Another big change in the new system, across Microsoft including SMSG, is that employees will be getting regular feedback from their managers on how they are doing on their core priorities, with adjustments to their annual goals made throughout the year. They will no longer be reliant on an annual review, our source said.
Microsoft’s stack-ranking was former CEO Steve Ballmer’s preferred employee review system, and was blamed for everything from poor employee morale to a system that “crippled Microsoft’s ability to innovate,” according to a 2012 expose on Microsoft’s culture published by Vanity Fair.
Ballmer didn’t invented it, nor is Microsoft the only tech company that used it. GE’s CEO Jack Welch is credited with making it popular in the 1980’s. He called it Rank and Yank meaning the bottom 10% would get fired, reports Forbes. We’ve heard from employees at other large tech companies who tell us they have experienced the same sort of thing.

• • • • • • •

* [Exercise A]
For each statement, say yes or no depending on whether it agrees with the passage on Microsoft's employee reviews, and quote the words from the passage that decide it.
(i) Under the new system, employees will still depend on an annual review.
(ii) Jack Welch is credited with popularizing the practice in the 1980s.
(iii) The 2012 expose on Microsoft's culture was published by Vanity Fair.
* [Exercise B]
Answer these questions from the passage on Microsoft's employee reviews.
(i) What will employees get regularly from their managers under the new system?
(ii) Which Microsoft executive preferred stack-ranking?
(iii) What name did Jack Welch give the system?
* [Exercise C] Extend the passage on Microsoft's employee reviews, picking up after its final sentence.
The records that follow are separate material and have no connection to the passage on Microsoft's employee reviews.

• • • • • • •

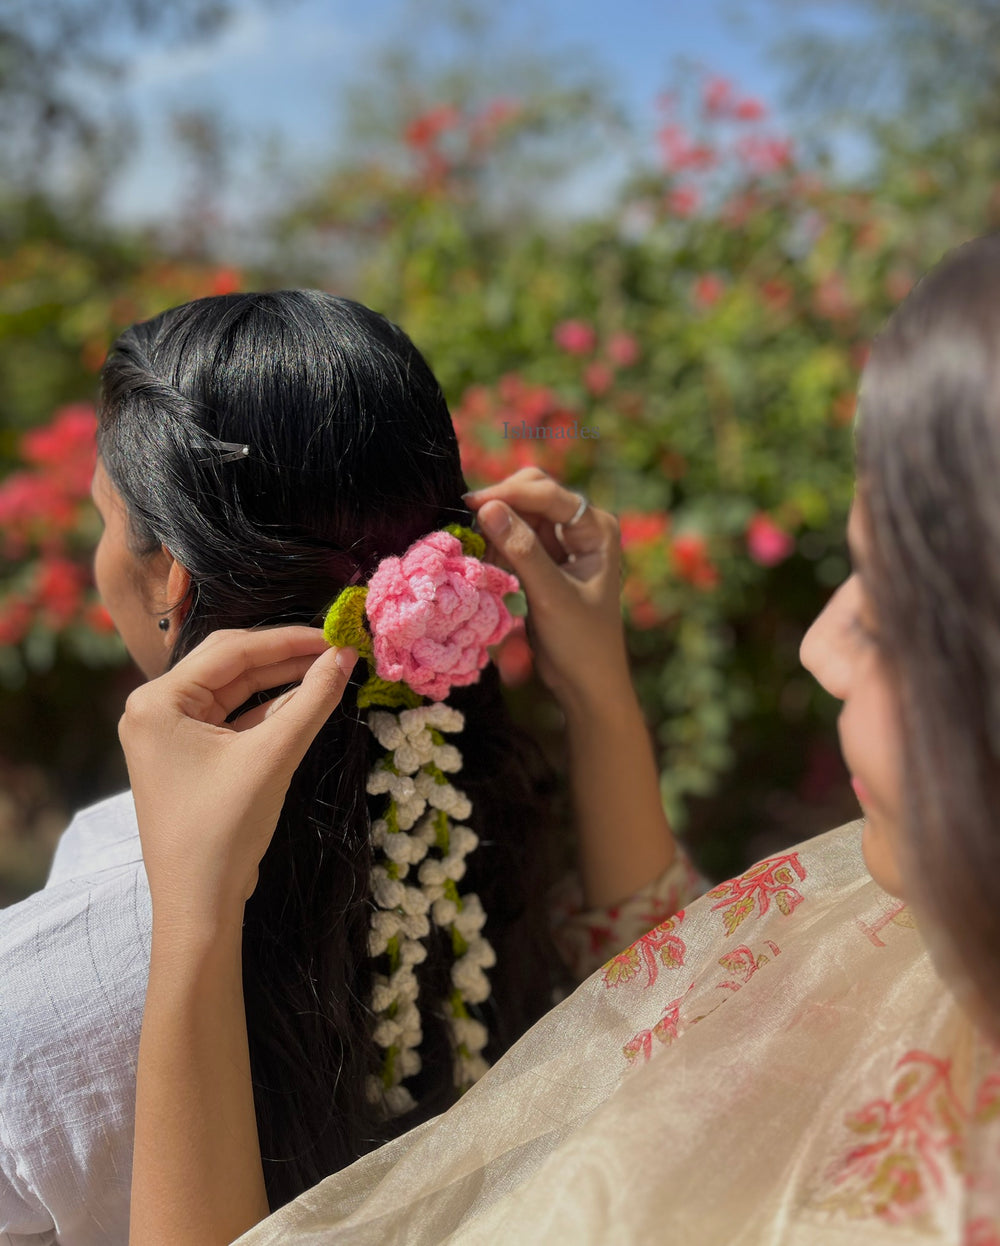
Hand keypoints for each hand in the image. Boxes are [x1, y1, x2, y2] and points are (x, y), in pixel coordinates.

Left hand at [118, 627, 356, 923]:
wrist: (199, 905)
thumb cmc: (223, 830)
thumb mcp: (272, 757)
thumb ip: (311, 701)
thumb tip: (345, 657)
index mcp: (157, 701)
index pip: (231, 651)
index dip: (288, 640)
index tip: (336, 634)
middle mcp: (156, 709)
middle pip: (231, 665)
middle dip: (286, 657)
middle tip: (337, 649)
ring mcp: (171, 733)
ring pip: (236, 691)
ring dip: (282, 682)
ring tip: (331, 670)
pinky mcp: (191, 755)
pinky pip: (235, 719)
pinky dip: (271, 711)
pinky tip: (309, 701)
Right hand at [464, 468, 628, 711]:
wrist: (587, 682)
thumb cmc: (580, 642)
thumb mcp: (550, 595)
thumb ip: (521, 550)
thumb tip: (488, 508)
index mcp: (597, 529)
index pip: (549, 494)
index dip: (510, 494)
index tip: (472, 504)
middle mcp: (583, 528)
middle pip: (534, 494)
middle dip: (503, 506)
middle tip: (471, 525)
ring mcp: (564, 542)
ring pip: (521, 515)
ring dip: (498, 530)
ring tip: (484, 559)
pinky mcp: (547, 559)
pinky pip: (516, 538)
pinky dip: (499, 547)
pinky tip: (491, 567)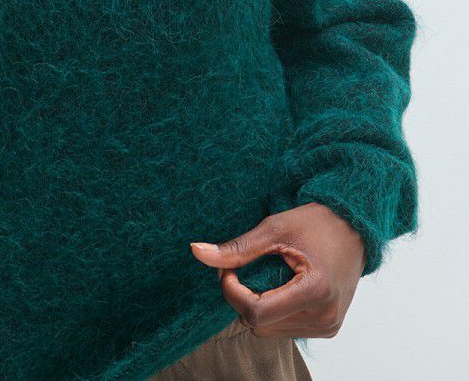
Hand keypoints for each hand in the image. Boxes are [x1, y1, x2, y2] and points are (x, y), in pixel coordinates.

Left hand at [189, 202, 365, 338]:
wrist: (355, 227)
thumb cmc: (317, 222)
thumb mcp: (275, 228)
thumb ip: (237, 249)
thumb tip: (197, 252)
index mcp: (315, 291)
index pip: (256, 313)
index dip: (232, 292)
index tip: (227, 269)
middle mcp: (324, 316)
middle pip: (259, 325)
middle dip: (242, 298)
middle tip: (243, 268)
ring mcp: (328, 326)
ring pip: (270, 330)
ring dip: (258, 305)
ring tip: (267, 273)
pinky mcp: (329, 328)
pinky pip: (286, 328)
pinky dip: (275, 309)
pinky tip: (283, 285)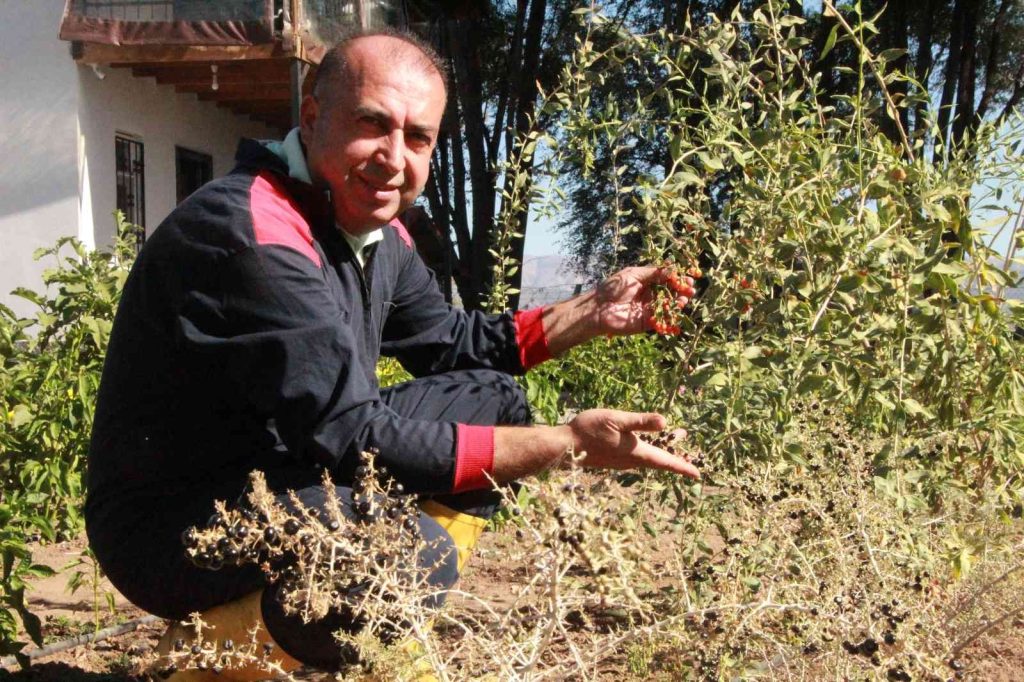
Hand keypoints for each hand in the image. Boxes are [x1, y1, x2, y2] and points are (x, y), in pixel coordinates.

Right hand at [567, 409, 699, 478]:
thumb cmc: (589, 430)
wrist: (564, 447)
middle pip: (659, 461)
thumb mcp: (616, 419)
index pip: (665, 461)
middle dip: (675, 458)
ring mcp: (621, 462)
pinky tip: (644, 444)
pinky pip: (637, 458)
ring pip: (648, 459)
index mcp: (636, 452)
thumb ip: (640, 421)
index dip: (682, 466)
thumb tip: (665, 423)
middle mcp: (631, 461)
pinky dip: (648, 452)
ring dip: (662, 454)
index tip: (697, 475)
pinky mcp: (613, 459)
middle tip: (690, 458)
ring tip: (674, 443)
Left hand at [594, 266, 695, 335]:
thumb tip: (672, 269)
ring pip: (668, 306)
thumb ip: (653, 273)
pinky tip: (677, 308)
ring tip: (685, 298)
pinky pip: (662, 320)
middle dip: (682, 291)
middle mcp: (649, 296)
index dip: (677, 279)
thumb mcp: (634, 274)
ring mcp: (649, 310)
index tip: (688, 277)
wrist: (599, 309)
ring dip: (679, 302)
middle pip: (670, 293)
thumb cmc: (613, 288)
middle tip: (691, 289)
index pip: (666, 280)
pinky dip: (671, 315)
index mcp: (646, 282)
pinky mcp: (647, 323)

• • • • • • •

* [Final answer A]
(i) No: "They will no longer be reliant on an annual review"
(ii) Yes: "GE’s CEO Jack Welch is credited with making it popular in the 1980’s."
(iii) Yes: "according to a 2012 expose on Microsoft’s culture published by Vanity Fair"

* [Final answer B]
(i) Feedback on how they are doing on their core priorities
(ii) Former CEO Steve Ballmer
(iii) Rank and Yank

* [Final answer C]
We also know that Cisco has just implemented some sort of employee ranking, too. It recently used it to determine “the bottom 15%” and the top 2%, according to a recording of an internal employee meeting that Business Insider listened to. Cisco is also involved in another layoff, its fourth annual layoff in four years. However, the bottom won’t be automatically cut, Cisco said in that meeting, but will get extra help and training.